TASK TO CARRY OUT :: Copy out the data below word for word, beginning at the line that contains "to GitHub repositories." and ending at the line that contains "In the **Keycloak", both of those lines included.

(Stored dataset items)
==*==
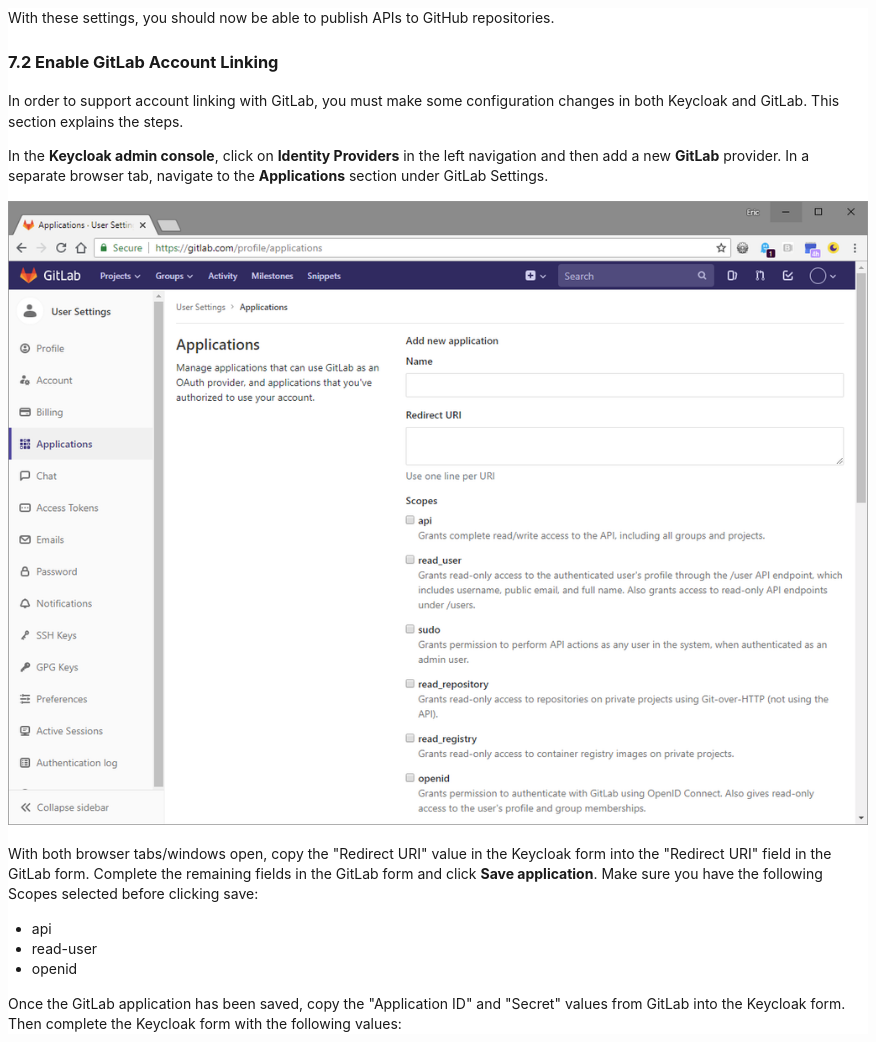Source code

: With these settings, you should now be able to publish APIs to GitHub repositories.

### 7.2 Enable GitLab Account Linking
In order to support account linking with GitLab, you must make some configuration changes in both Keycloak and GitLab.  This section explains the steps.

In the **Keycloak admin console**, click on **Identity Providers** in the left navigation and then add a new **GitLab** provider.  In a separate browser tab, navigate to the **Applications** section under GitLab Settings.

![Keycloak](/images/guides/gitlab-apps.png)

With both browser tabs/windows open, copy the "Redirect URI" value in the Keycloak form into the "Redirect URI" field in the GitLab form.  Complete the remaining fields in the GitLab form and click **Save application**.  Make sure you have the following Scopes selected before clicking save:

* api
* read-user
* openid

Once the GitLab application has been saved, copy the "Application ID" and "Secret" values from GitLab into the Keycloak form.  Then complete the Keycloak form with the following values:
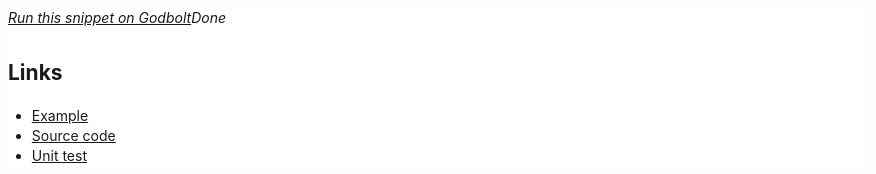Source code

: [*Run this snippet on Godbolt*](https://godbolt.org/#z:OYLghAFBqd5QCxAYwPYBMCmBRdBLAF1QCcAaPECAMzwBtMA7AQwFtMQByARg9KtQYEAysib0QXACx8BBAKoBnTAAUAHpwAMvAFYTStJg1DIApACYAQuYukl9ZATwDKjdAGFUtAK4sGe1wAyeAyYAHI%2BAEaYxBIA7ACcpAAOqAqETgwe3r56KWmOAkEh4SxRMVwJtpj2BQxCBEzEBFk%2BflxVNRn1jQRFYZHRcYkKDU0tOe0jPX0lZUMAlLaoXsTI7BwA9ABUO7t7%2BwdbGyYaAILbuwDUACKYSa6MyHiYCpd7x2cXh9/7H6cn/zMAGZgshvFhLiYgW5kCN0FgqFDsACAV8tpcACoAT3utDwADcSOwQNiknhRLRTiwBMA3rs/sw2Aokkw1picdUCUTIbErGcAQRMCwkgZBVC3AQOYzMAA6OXYehsQQKJEAkbELwOdlkilUmk8qyxa5Qvn/M6C4WizDiyX3aWXABieGII1VZ3VmoI2vJYj1RnFTpdBDd/15AMuEcuFpFTDF0LSAC9MAB9L0ASRDkcuHq1ymIqCIyiYwEwBpMRpNKLOWejVvFiZT6czkeImAAjl5nS9LhAM0Djf2NPNw5Gc168wXUEWS%2BK%2B8jq5HyxZLl40kYoxzIf3Hc7XUDl%2BWB6aRxHa7HrdCmF4iHKZadgK2hYwCCqgfPTlnV8FadPS1DrpcE6FsWF5uPej5Ki%2Bt5IiAIC2hex4VvuVanGecYSlKrCloGIykBudpYZcQiYGgDDoHh8HSreADyBAINEr7vmO3q6tS/rQjhBB4cRpHkZctH0S60FviiYYLqeQoxuhDappcc4ntmBAarm%2BbASWkLiQaK5rrS8FbgBpI%2BpSbHAOKAkMcJ2CwWhpZAVOIGzpcAC0lxmDBcEciaPJHihNaSXW8Z4EmsnyZprYdl2ry9v%2B/5DgpzF2b%2Bs7NhGS7ad%2B%2BF/tunFeYelb8ppNn1kFjZySllzhZ2rZRX2A7XFww6aQlqn2TO0KhR%2Bi68ul656f%2BREkQI6C5Uhx6Ff557ileN5yuBmBPsq5Vfuuv76YBLVJdCc0LVBcqqsh/KjSheUFeceyOrQJA%2BgwdI7H8RXQg9EoTehT2UVhlmXGCTAKAon3fb9/0GL9REkPmADuIbMQ6l3ENdommn5lqTY9L2gW9mFsEDP1/Xtb5fcDuMygA6o0mAIMsSiMQpy20jDqDg2tQhgwz4qk62FOri8ln5aGPmnWiPxC0cqLnWmlo7bGGS3SLnzC/LstmmdVyGax%2BrvAKaM2pjF5MUpnosb6Jllkdp1vVrj069jIMeIITDBNEFFW/KirPtT7r61qqtGzS4q2w0DvEOKCo7UT%2B3viAlxJF4ER4sg2qcoSrawd7xm%2B9CIeQWHImHYa/NK0V/LQgp5vI69FvPWX6POzKSIEzj1vZ9g9eA3jzcA68ABqLx2KQCkbBslzYKoSmsl6hBCq8VD5iwlxMFHrIANaYOglz4j31S1%2BNVc2hXGMEVjbct03x%2BN7e9PgyqRd68pXqp36pnQt3v3VAGl2XzzOehojkZPdNqBlS/lmZqk4kqaSXApJGUl0Z7z3jXOuHcz6zWIMAHwbtypZgHpcYmpZwaNCSJcTArIECXFQFQSEAA2DQF8w5UMuMEIglDqGw3hlQyBkYsGGFXsEQky8mGkkTkSFOOIjIPxMFQmUGlOpZgjLTC6DM1oCLxEnYk98TJvyuqIBgGjL5Ih5ppLM1k0aAQcu1DBHDB4Ynokw%2BC4iNCXHBqWVAEQA4hG4a8Qw9CGBTEEHgc8q87H0zhlouxW9pEyOsp5AxFjsGlgpLQKM1ibKXDYKUaITCL52IcYQEhdFSyNFQVnMJMjIxGKrvIyGW0UFoOVJ/H%2BqVTZKygQFNw/9bynGqVnJaOkTHqX6olUxYFOluzqaJfOosFY/D%2BGiHcQYh6qFYCKUsGs5aTO%2BH8FEwJQTgiyhKLwSyQwTJ2JcVCMt7oVzacg4A7tThyNOf1NR6c3Bwmsvs%2Bg4oGF4QYVsL5ggdi/IILscOAJYKbSGdc/RpxIn3F5kc9EQh9l5BXgAJReF4WgXoVm3J6QipISL0CooUOir0/VvlbFhas45hLiVnIBHI6lGK1qoXFG5ESB0lYzIxC8TF9I1QNEcMgZMONogEAgC8kACgsJCtfG4BlXEiKItSCitFGKkTDnZXCtZvw4UDV4vMxZ9BaWUq1dqgW51n52CNahWBO9Ua2srtA7WB9ZRH0Qa6wmSDa5f2Yha1%2BGrjU3B8CwLEJzhnKitaXR1dqo0YWdZ6hBHq258tvhU5MGgKXWvtZGlp71D5evbom/Np8k0exTRfZMXAM3ZpRg6nN8D8ZuqLY2qGnsvTltZWNTNMbq2vXrQWhu7qB35uTQbctQIM0zIALKYAaFQLwDAHDSyxT2mBWa%2B3FqbYWjp1yQxyOnbO%2Bdi6BCKJEWrdibhfW0B0WmvC5b2iprMLe9%2ByZx1sojiAMFrL32ZKqRCpN/rlbHOuEGkN26akvgjTa7t67m3etbdgsmaaq1QbrXGwdrdh2loNuzFMlaAOcu5VaqYArpVKCaGKgg6BYKSrYNK69rK3A4ZvQh1sFakR4X3UwOdC7ahs0QxoPCTG8PIjfOqztgsTV3R1VY50q9h4GuWby41kmpNmquA6EgsMbrLpQzWldTrGAfXQyfWD/aMMtrLZpkg2j8PnS5SMV4WKsEAHE3BuC%2BqgYUdBuaokHm4Aw64uGXEnUITu7mqD21oGE4j5JSMioo1RiVUqfrigUhp4gWnxSce40emz2A%2B6aXS5ljiz6v0olExOvzAXaRBZC2FjzXn6BhJc25y4EW6B/T5VLQVwryMMALIpRLNGUwpeLoVqzxAbNuGy4e3jb4CvhKK9Z%2BjhyKsAY4IsWgnAACsvA/AcC0KQVAnA3DWGsNmZYqw/zAh4KQAgmgNuLEXiAbbkgZQaAABxmDMPEeIXBtufY%2BxUWI0gtscEkLwFgEgNACf24d47HBeAKBAAJ%2B7B2NukDgLAGAiAQDLAINHLiFAIBoEa9EUIWFOCqA%2BxQpyFDJCXGAMgeOUgZRmF4CvQgV0qPtH4IIEQYh2BSBkIIRQKh1Do9ILodo4NiBMCSJwHgm2dt7Ye0dzg1FryE9IeQ6ntP6eM%2BZ5cVnZgeweDJ8QSEN35i8DR1oRYEAkCk7JPQMgxPnfeZiMAKQj6aAYoYpQCIauIjBEaFiRXvAQ/MGIFiaiERtAkTR7d0nkFqIMFoOHyXWAIheGAK02gtBkfcF4FgFghhgDiCz12Rd68i%2BHcwKoEi151i3YYdUNXeIIhy5jx4LAaulJ4Ch8X0g69iARCVbcMvRg8RGAe4sKgBhrmd2eODaidoI8i%2BEBSIX0g%2BfyCUGoNX0v9Dl5QGdyw%2Bg8ARGR5ARYqAki1CL05OE/5TCWGsGYeHo%2B4ZYBvxARYdgieGQLgZE4wbQpAgQDsswgw7QeQ6QAgYBuQqQ8BDAMwAw5QHQQBAg3QYwngrQeggBuWOBvQUB6BBBowzQeBEwtgFBaBaS5QABl2awEgyuHAu2pAcOvACOlweudODOTOLOb2puEAuAXOlu5gQIDUtuc%2Biw9ETAWAMQ/%2BpAz2kgQIMo8QQIIOGgkgZgkgVCGg22FCiQYOEOpAUOkhMoFCXAFCH28QQOFCr2/2GhFCHBauCOSOKOd2c%2BmOOOjueOWu145AlAHuruFObAnAjQLA%2BIsQTk883064XA8QMoXA72HO%2BARAP%2Bege%2BAu4gwue%2BYuh%2Bkuugj6su8uEerB7BnB6uHAmuBO14OuPBNOfB9cCRSRKR9iEA5uLu6SEhZgNuXh6ODuTunm3RbuwRIxnuKA1WiRXAAmfugoLogeweoeMeG%2BUeYeceCeDgG%2BKez4aeGeau2eue%2BeheG%2Bpe5eleh2%2BArYNeLwauDeTegoG%2BbeYOh2ne3eWIve6wh2A%2BQ%2Bt2o%2B4%2BSgk%2BFx343hC%2BxYCgy%2BmAq%2B6%2Bw%2B2R2%2BEgu%2BsgBREuh2xRJ%2Bs%2Bb%2BVgF%2Bnef%2Bd%2BD%2BGQT%2BL%2B/YWJH%2BX%2B0QP%2Bdxt%2BmBuWIB7gVB4BkBxQZBsByBtQiBrJ%2BQGQdBcwkw1QWBdQFBHJNJtQxBPJMBNBPQwpUwTQ4pDBSwKwzBDU%2BgKurhku3BvBBu8RtIiRyR72PYohGRVukh/Rduj2pAchChlArBph5hSR2hsQ228QsQsQQIOhehkg7QVR7htgnhZpDuvhSA%2BOhOQRJOExoRlOHAkRBuLACg%2BI8c%2BIupVoIwaRYheAPOm%2BORO%2Bm%2BKJR%2BIAQIpApRCuxeFRqu6pGuARXoZCPBMZcZCZSZ54IwZu4ZPRwIQIpp3hfhIRjs7uLZMQ8ZeKyYiZ8QyYyZBAyYqg9OfAdACxyOEAQeku6xqxw%2BS5se8eieOxnmqe6emeVxmAOeeeYgpxw%2B5x0%2B3xJe1ejgte9xjeyAzezxgg7eku7xYeXx/ecMfxvAAJE%2BQoIJs%2BgxfAi%2BkJK%2Ba%2BjAG%2B8JguiJOZB%2BqJOg%2BZGJxg5%2BNguJ8A%2BJj%2BnAGwLypJlgn%2BXB3%2B6ZVJShhBtQdJwpTJ/Q9BSBXJCBDJVFKBcpBB/JRBQptFfJnQ2BtBpBlFkwLF2Q4BMpJBzJ3FjBipQupZap8OnANZDOsZ8Za8DZgoTZIh6RJAxpUhAx9ushRCVpShJhkOIAP2MoQIQI22AOnpMOxlsQNhElXBnAHhqOMhyhIAkg226hwOMOH2kgf2XAX2ZgLhYOQIZZkliOGl5pYO7ONl1R0hgxiwo%2BaQzgkgQAA)$Done$

## Links

- [Example](../../../code/facilities/metafunctions/omennivore/among/implementation.hpp)
- [Source code](../../../../conceptrodon/descend/omennivore/among.hpp)
- [Unit test](../../../../tests/unit/metafunctions/omennivore/typical_among.type.test.hpp)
==*==
OUTPUT BELOW ::
: With these settings, you should now be able to publish APIs to GitHub repositories.

### 7.2 Enable GitLab Account Linking
In order to support account linking with GitLab, you must make some configuration changes in both Keycloak and GitLab.  This section explains the steps.

In the **Keycloak admin console**, click on **Identity Providers** in the left navigation and then add a new **GitLab** provider.  In a separate browser tab, navigate to the **Applications** section under GitLab Settings.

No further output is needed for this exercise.